Con todo, la confusión más llamativa tiene que ver con la cuestión del Estado. ¿Qué es Estado español? "El Estatuto desapodera el Estado de sus funciones", dice un editorial de Abc. Esta es, a mi juicio, la cuestión clave del debate. Ni en uno ni en otro lado se ha entendido que todo es Estado: el Gobierno español y la Generalitat de Cataluña. El mismo Estado. ¿Cómo se puede despojar al Estado de alguna de sus funciones si lo único que se hace es transferirlas de una parte del Estado a otra? Esta pregunta, el nacionalismo español no la admite y el nacionalismo catalán prefiere no reconocerla. Para el nacionalismo español Estado no hay más que uno: el que tiene sede en Madrid y obediencia directa al poder central, el único realmente existente.

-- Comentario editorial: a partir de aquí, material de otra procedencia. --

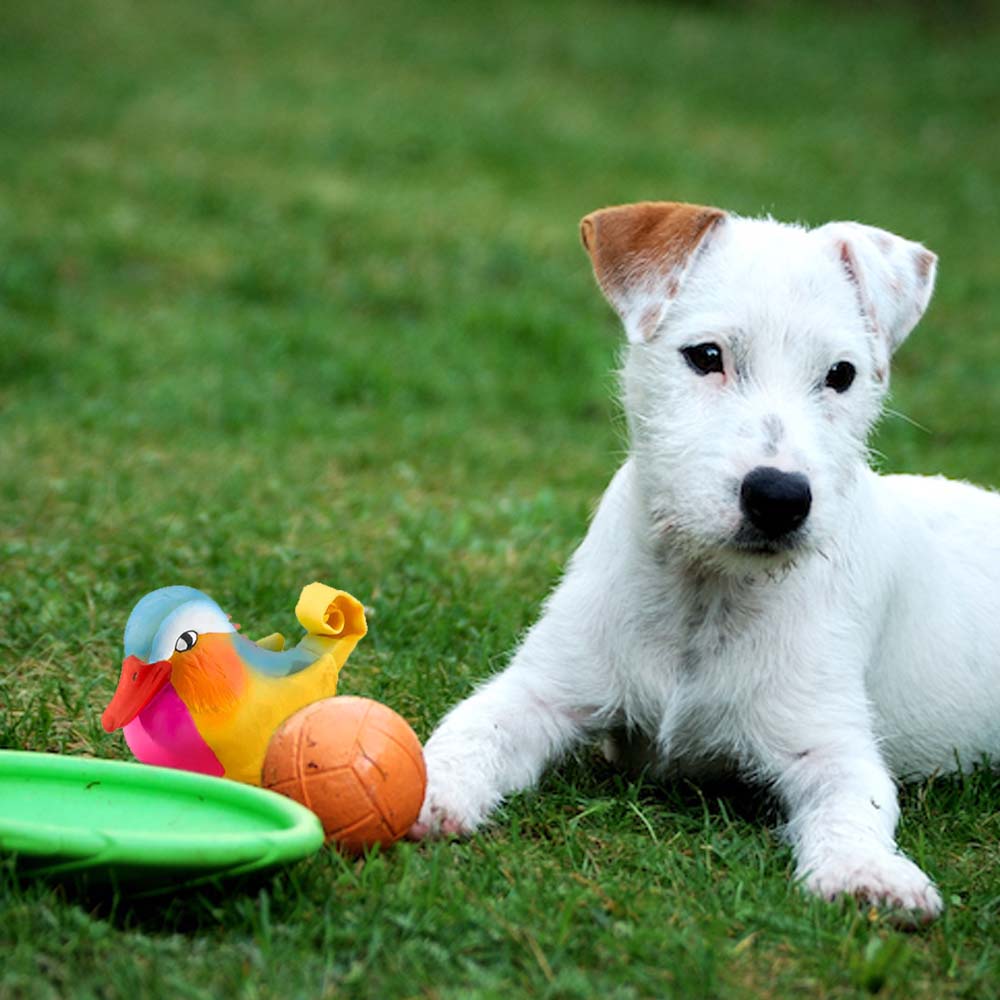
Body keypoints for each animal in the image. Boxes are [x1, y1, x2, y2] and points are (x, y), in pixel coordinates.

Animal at [410, 201, 1000, 919]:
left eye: (842, 375)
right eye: (707, 356)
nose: (779, 498)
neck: (707, 588)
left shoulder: (829, 742)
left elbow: (855, 805)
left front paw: (865, 871)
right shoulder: (540, 691)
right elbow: (470, 731)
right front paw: (424, 788)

Aquí se vive con la fantasía de la Generalitat como simulacro del Estado imposible, y de estas actitudes se derivan un montón de enredos. Empezando por la misma naturaleza del Estatuto, que no es más que una ley española porque lo que regula es la relación de una parte del Estado con otras partes del Estado. No de un Estado con otro. Habría que preguntarle a Artur Mas en qué estaba pensando cuando dijo con toda solemnidad, desde La Moncloa, que este era un verdadero pacto de Estado. Literalmente, tenía toda la razón: un pacto de reorganización del Estado, aunque, sin duda, muchos entendieron que estaba fantaseando un pacto entre dos Estados.

Presentar los debates entre Cataluña y España como si se tratara de un debate entre dos Estados, el real y el virtual, puede que satisfaga los delirios nocturnos de algunos, pero es un juego que se estrella cada mañana con la cruda realidad. Es la gran epifanía del nacionalismo. Jugar a la ficción con la esperanza de que por el milagro de la repetición ésta se haga realidad en las mentes de los ciudadanos. Al fin y al cabo, todo proyecto político nace de una ficción. El problema es que el juego de las ficciones puede acabar provocando que la sociedad no sepa cómo es ni dónde está. Entonces, la política se reduce a dar vueltas sobre el mismo punto, como una noria.